-------- 正文 --------

2018-04-04

Spark BlockManager分析

BlockManager 是 spark 中至关重要的一个组件，在 spark的的运行过程中到处都有 BlockManager 的身影，只有搞清楚 BlockManager 的原理和机制，你才能更加深入的理解 spark。今天我们来揭开 BlockaManager 的底层原理和设计思路。

整体架构

BlockManager 是一个嵌入在 spark 中的 key-value型分布式存储系统，是为 spark 量身打造的，BlockManager 在一个 spark 应用中作为一个本地缓存运行在所有的节点上，包括所有 driver 和 executor上。 BlockManager 对本地和远程提供一致的 get 和set 数据块接口， BlockManager 本身使用不同的存储方式来存储这些数据，包括 memory, disk, off-heap。

上面是一个整体的架构图， BlockManagerMaster拥有BlockManagerMasterEndpoint 的actor和所有BlockManagerSlaveEndpoint的ref，可以通过这些引用对 slave 下达命令

executor 节点上的BlockManagerMaster 则拥有BlockManagerMasterEndpoint的ref和自身BlockManagerSlaveEndpoint的actor。可以通过 Master的引用注册自己。

在master 和 slave 可以正常的通信之后，就可以根据设计的交互协议进行交互，整个分布式缓存系统也就运转起来了

初始化

我们知道， sparkEnv 启动的时候会启动各个组件， BlockManager 也不例外，也是这个时候启动的
sparkEnv调用create 方法启动。
Spark context启动时候会初始化SparkEnv

1 2	_env = createSparkEnv(_conf, isLocal, listenerBus) SparkEnv.set(_env)

调用如下方法createSparkEnv

private[spark] def createSparkEnv(
 conf: SparkConf,
 isLocal: Boolean,
 listenerBus: LiveListenerBus): SparkEnv = {
 SparkEnv.createDriverEnv(conf, isLocal, listenerBus, SparkContext.numDriverCores(master))

--------

**练习要求**
根据正文回答下列问题：
(a) BlockManager 使用哪些存储方式来存储数据？
(b) executor 节点上的 BlockManagerMaster 通过什么注册自己？
(c) BlockManager 是在什么时候启动的？

-------- 展示数据 --------

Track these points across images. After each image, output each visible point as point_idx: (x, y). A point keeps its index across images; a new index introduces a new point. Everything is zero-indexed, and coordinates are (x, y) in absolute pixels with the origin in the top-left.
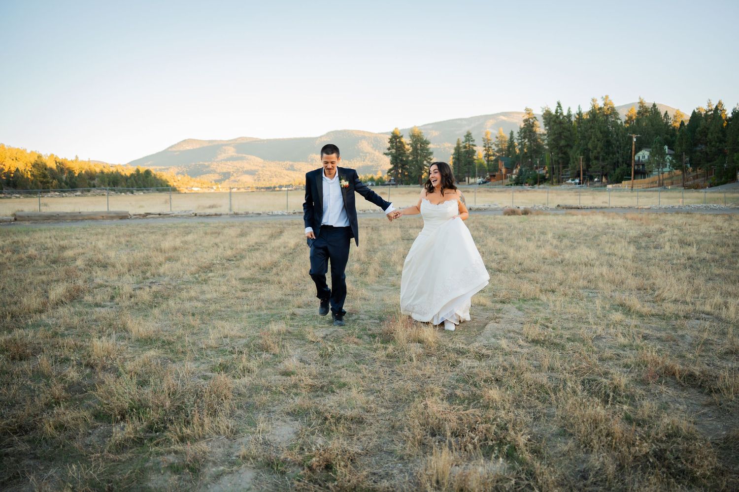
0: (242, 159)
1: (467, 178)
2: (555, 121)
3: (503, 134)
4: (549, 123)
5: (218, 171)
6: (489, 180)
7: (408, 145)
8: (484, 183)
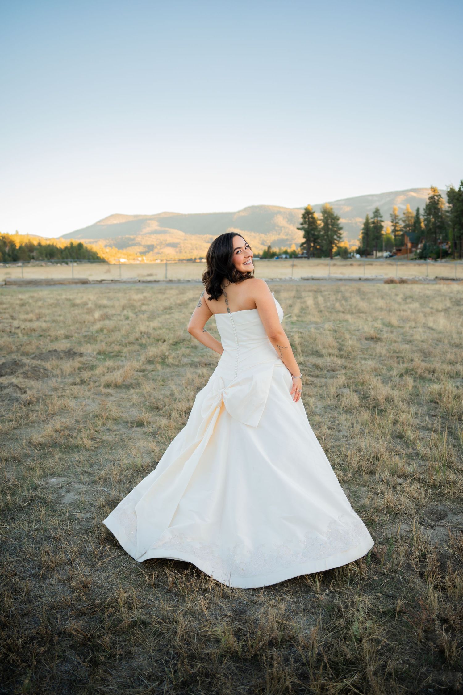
0: (165, 232)
1: (375, 252)
2: (457, 199)
3: (410, 210)
4: (452, 201)
5: (143, 243)
6: (395, 254)
7: (320, 220)
8: (391, 256)
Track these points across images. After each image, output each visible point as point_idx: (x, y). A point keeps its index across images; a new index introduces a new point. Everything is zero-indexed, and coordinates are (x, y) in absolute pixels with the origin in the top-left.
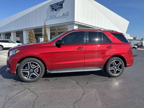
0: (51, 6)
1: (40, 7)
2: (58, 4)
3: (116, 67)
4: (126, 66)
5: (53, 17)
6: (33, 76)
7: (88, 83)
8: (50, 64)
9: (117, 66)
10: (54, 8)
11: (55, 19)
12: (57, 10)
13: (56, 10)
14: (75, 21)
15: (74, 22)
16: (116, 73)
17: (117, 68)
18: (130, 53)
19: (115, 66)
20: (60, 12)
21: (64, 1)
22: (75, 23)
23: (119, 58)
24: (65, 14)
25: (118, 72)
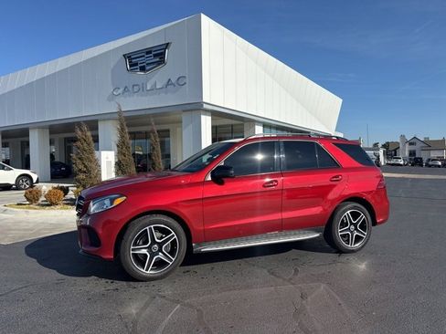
0: (128, 57)
1: (90, 57)
2: (150, 52)
3: (353, 227)
4: (374, 223)
5: (136, 89)
6: (159, 264)
7: (296, 271)
8: (202, 228)
9: (355, 225)
10: (136, 64)
11: (142, 96)
12: (148, 68)
13: (143, 69)
14: (204, 100)
15: (201, 103)
16: (356, 242)
17: (356, 229)
18: (381, 191)
19: (352, 224)
20: (158, 77)
21: (168, 44)
22: (205, 106)
23: (359, 205)
24: (173, 81)
25: (358, 239)
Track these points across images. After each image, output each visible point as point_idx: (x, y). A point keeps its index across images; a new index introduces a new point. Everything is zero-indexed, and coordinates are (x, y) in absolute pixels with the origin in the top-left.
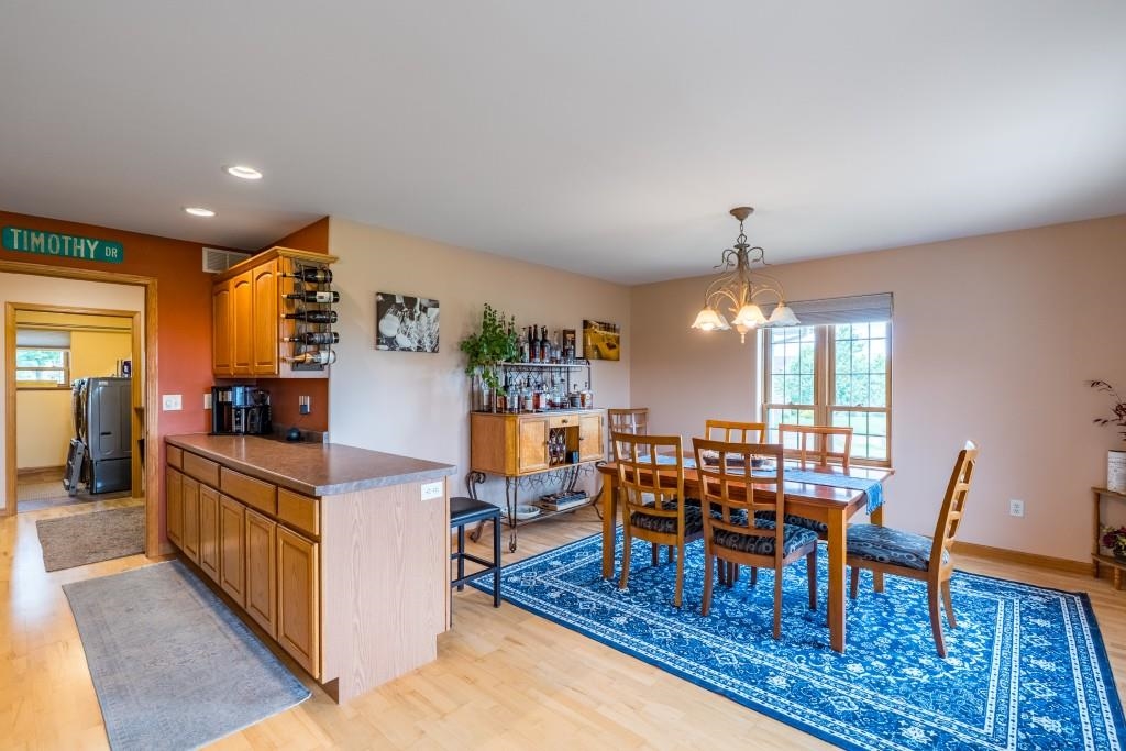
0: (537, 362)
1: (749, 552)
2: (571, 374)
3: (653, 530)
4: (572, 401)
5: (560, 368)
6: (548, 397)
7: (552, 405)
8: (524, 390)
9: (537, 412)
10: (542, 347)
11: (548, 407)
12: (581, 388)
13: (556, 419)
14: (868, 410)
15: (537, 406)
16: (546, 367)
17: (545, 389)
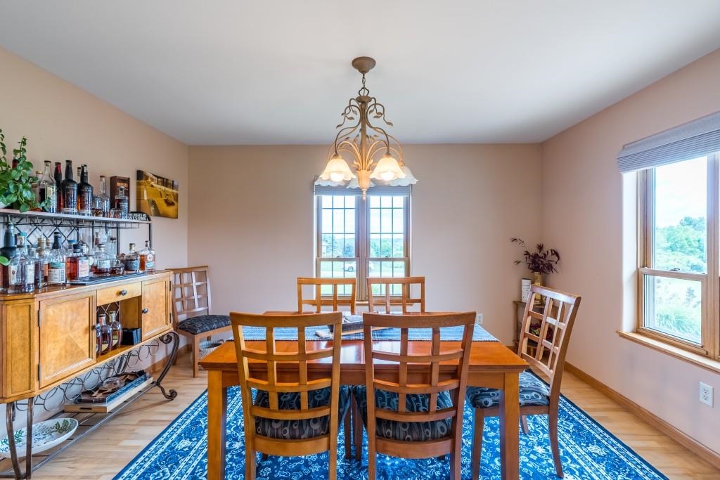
0: (73, 212)
1: (426, 440)
2: (122, 231)
3: (293, 438)
4: (126, 266)
5: (106, 222)
6: (92, 261)
7: (98, 272)
8: (47, 253)
9: (73, 285)
10: (81, 193)
11: (92, 275)
12: (140, 248)
13: (107, 292)
14: (393, 260)
15: (72, 275)
16: (86, 221)
17: (86, 250)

--------

**结果**
(a) BlockManager 使用 memory、disk 和 off-heap 这几种存储方式。
(b) 它通过 Master 的引用注册自己。
(c) BlockManager 在 sparkEnv 启动的时候启动。